**Supplied records:**
——————

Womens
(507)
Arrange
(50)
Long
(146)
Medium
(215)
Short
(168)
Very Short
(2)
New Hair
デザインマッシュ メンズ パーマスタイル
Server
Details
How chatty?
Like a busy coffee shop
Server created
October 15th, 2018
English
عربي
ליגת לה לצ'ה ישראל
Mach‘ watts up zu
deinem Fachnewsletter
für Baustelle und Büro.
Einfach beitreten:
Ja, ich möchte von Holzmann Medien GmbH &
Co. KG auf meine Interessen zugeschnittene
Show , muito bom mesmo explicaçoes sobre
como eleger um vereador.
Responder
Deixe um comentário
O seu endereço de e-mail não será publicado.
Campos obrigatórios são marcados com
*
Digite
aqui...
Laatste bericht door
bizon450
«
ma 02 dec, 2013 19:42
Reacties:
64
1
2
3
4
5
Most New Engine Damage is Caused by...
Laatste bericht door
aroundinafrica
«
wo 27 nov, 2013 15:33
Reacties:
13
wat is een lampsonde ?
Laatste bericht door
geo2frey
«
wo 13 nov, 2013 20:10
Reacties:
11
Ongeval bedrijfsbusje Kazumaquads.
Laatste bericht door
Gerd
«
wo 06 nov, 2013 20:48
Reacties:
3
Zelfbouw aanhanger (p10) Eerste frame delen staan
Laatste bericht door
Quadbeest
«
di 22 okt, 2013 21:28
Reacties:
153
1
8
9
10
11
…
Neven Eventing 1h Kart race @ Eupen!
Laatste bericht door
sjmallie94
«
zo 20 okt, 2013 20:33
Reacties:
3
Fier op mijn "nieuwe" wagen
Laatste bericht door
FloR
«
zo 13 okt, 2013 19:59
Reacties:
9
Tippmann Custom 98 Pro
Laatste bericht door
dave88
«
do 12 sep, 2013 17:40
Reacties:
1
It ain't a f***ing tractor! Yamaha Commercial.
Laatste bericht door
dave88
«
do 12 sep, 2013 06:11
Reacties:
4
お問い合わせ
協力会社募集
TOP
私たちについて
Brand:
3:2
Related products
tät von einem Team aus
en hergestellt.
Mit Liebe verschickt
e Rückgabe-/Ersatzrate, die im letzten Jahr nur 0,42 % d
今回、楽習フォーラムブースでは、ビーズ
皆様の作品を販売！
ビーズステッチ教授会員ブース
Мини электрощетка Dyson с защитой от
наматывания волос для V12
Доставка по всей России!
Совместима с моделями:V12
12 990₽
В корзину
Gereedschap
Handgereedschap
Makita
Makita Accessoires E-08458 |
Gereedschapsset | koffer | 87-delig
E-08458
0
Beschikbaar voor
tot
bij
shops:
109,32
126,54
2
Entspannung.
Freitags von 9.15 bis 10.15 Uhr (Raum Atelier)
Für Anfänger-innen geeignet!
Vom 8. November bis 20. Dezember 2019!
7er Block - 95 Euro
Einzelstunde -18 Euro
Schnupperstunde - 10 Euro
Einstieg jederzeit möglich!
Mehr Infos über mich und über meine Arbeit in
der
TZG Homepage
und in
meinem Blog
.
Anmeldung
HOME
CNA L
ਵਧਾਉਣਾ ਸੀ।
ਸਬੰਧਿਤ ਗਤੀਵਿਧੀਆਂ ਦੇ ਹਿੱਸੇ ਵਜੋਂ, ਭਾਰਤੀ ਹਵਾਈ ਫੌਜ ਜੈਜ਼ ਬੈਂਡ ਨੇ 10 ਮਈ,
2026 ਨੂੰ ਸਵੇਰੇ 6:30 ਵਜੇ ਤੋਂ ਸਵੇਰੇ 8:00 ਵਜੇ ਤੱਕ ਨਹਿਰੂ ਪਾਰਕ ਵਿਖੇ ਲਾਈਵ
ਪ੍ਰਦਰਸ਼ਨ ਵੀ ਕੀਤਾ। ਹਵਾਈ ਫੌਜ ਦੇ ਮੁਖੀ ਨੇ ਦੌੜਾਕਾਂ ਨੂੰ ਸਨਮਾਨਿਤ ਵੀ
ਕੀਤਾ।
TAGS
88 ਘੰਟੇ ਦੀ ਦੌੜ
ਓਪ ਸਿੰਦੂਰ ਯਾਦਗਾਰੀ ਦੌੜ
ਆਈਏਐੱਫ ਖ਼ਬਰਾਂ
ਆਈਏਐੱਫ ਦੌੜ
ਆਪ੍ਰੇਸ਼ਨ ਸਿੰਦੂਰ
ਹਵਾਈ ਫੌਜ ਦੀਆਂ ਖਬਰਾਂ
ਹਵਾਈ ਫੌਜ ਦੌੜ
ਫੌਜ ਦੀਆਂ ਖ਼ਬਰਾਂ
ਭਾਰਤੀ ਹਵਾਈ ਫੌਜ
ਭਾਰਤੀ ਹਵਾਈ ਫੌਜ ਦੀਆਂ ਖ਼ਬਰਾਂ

——————

**Your goal:** Take each line above that holds the string "Euro" and copy it.

**Exercise solution:**
7er Block - 95 Euro
Einzelstunde -18 Euro
Schnupperstunde - 10 Euro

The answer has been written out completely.